いやはや。素晴らしい、激しい、重い、胸が張り裂ける、色々と考えさせられる話でした。Amazon やるね。なんと言ってもリズ・アーメッドの演技が素晴らしい。私はオリヴィア・クックは名女優だと思っていますが、彼女も素晴らしかったけれどリズ・アーメッドが素晴らしすぎて本作は完全に彼の映画だなと思いました。それから脇役のポール・レイシー(ろう者の支援センター代表ジョー役)がまた素晴らしい。彼がいなければ本作の輝きは半減したでしょう。両者はナショナル・ボード・オブ・レビューでそれぞれ主演男優賞、助演男優賞を受賞しています。
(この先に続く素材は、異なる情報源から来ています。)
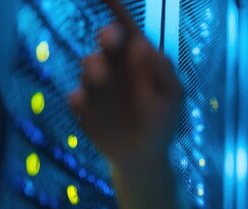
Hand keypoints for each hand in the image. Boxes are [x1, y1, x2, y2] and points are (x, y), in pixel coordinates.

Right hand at [69, 22, 182, 170]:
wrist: (144, 155)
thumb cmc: (162, 122)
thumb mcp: (171, 97)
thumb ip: (161, 71)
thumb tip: (143, 45)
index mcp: (139, 60)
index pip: (128, 29)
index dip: (116, 9)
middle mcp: (116, 67)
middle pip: (106, 42)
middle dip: (107, 37)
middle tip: (111, 40)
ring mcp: (98, 85)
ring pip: (89, 65)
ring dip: (96, 69)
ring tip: (104, 80)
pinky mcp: (84, 106)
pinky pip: (76, 96)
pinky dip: (81, 100)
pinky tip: (89, 108)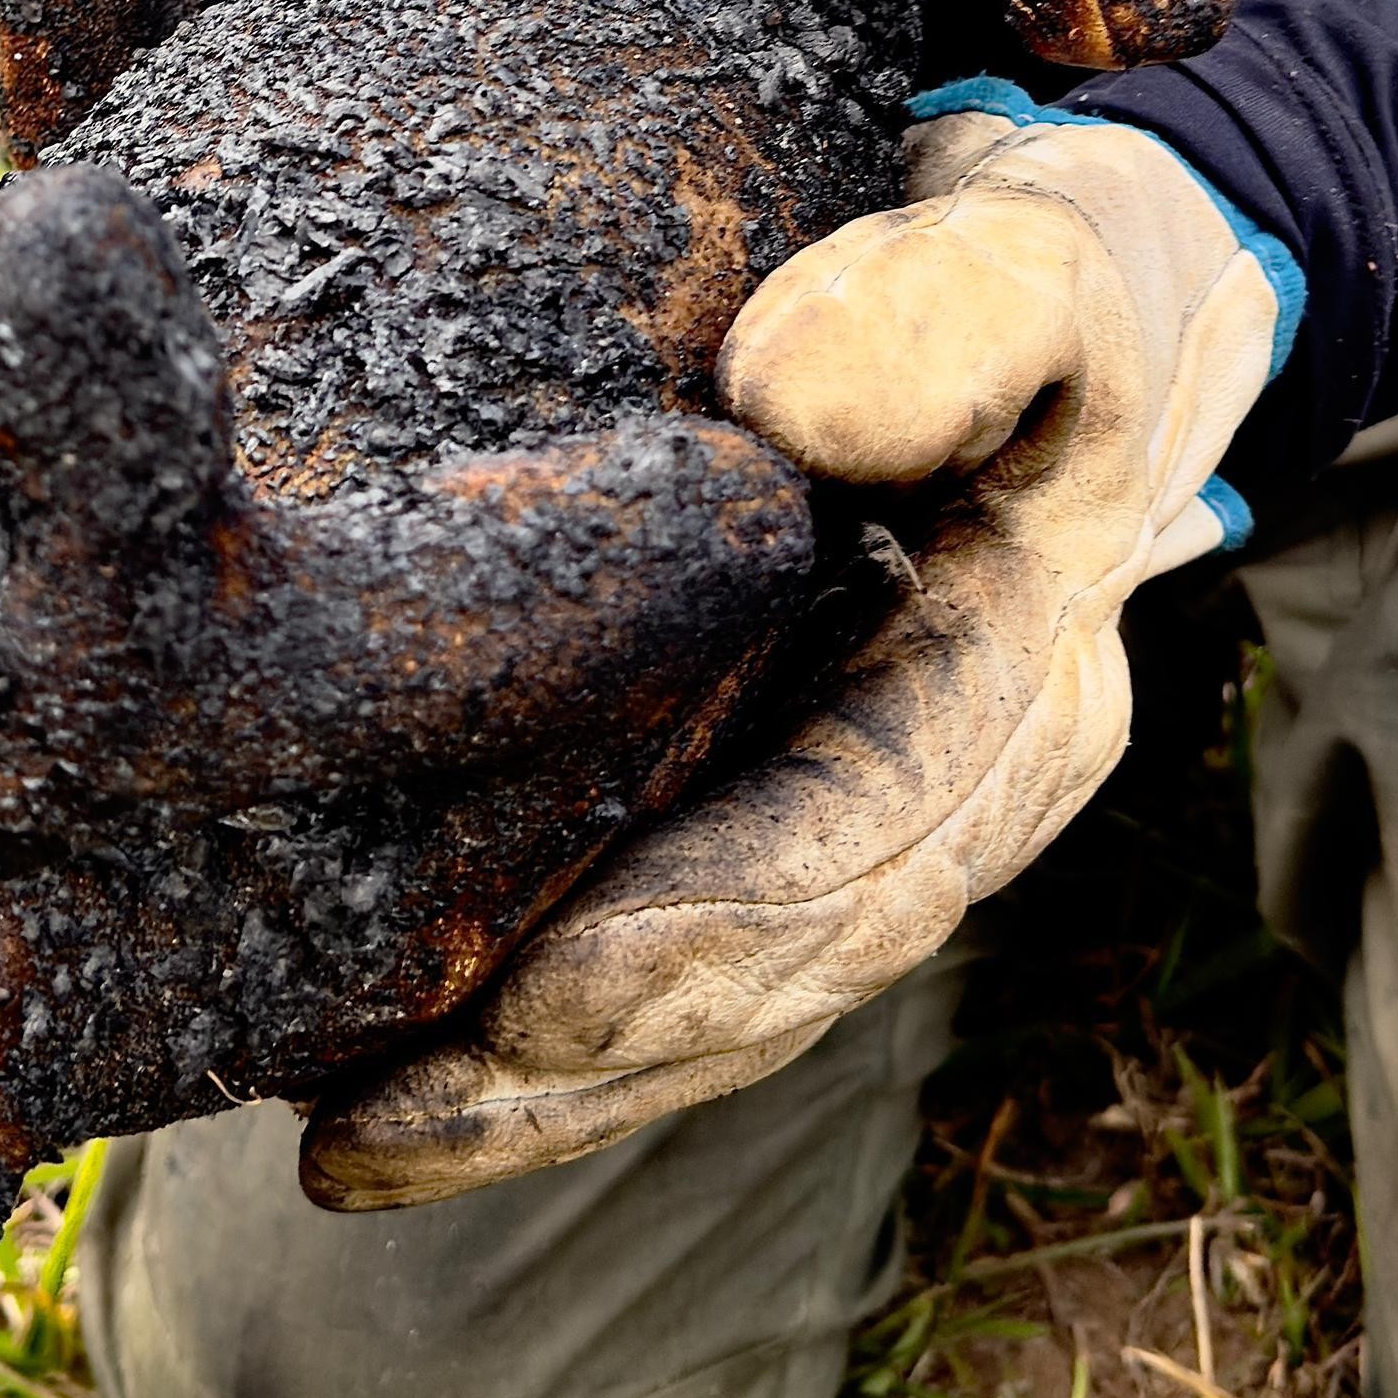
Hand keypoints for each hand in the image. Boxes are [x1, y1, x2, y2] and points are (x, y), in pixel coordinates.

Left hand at [303, 101, 1295, 1207]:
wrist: (1048, 280)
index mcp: (1030, 681)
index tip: (538, 1004)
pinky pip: (679, 950)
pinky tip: (389, 1083)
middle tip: (375, 1128)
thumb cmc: (1040, 261)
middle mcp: (966, 789)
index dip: (707, 932)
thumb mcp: (1040, 248)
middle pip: (782, 970)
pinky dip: (546, 1035)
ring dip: (542, 1095)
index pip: (869, 842)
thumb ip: (953, 307)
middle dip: (585, 1069)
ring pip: (723, 999)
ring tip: (349, 1149)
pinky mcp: (785, 799)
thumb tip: (797, 405)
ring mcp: (879, 817)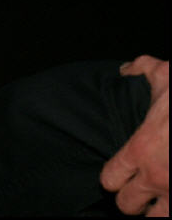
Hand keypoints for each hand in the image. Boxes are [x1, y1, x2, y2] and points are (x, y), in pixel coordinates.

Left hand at [100, 55, 168, 216]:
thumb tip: (125, 70)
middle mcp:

この映画の特徴は音ですね。無音になったり音が籠ったり金属的になったりします。それはルーベンの聴覚状態を表しており、本作の鑑賞者はルーベンの聴覚状態を共に体験することになります。とてもリアルでした。
★★プチネタバレ注意★★
タイトルが秀逸だと思います。ルーベンはメタラーだったのでその『メタル』の音と、彼は聴覚を取り戻すための手術をするのですが、それ以降彼が耳にする音はメタリックな音なのでそのWミーニングだと思うのですが。違うかな。いずれにしても音のある世界と無音の世界の対比がテーマなのでそれを象徴しているタイトルだと思います。
何よりもジョーの台詞が印象に残りました。
「朝の課題の時に静寂を感じたことは無かったか?(中略)私にとってはその静寂こそが心の平穏を得られる場所だ」
「難聴はハンデではなく治すものではない。私たちはそれをいつも心に留めている。」
「学者が来て偉そうに治してあげますとか言うけど治すところなんて無い」
imdBのレビューで難聴の当事者の方からのものがあり、人工内耳の手術の仕方、期間、費用などが映画では正しく描かれていないので、素晴らしい作品だがそこは原点とあり、そういう部分も勉強になりました。やっぱり当事者からの意見は貴重ですね。今公開中の『アウトポスト』も実際に現地で従軍していた人のレビューで「正しくない部分もあるが、大方は真実である。見てください」というのを見て、観たいなあと思いましたもの。観れるか分からないけど。
ということで本日オスカーのノミネートが発表されますね。私はあまり見ていませんが、とりあえず本作と、個人的に物凄く大好きだった『
ヒルビリーエレジー』、ヴァネッサ・カービーが凄まじかった『
私というパズル』が入るといいなあ。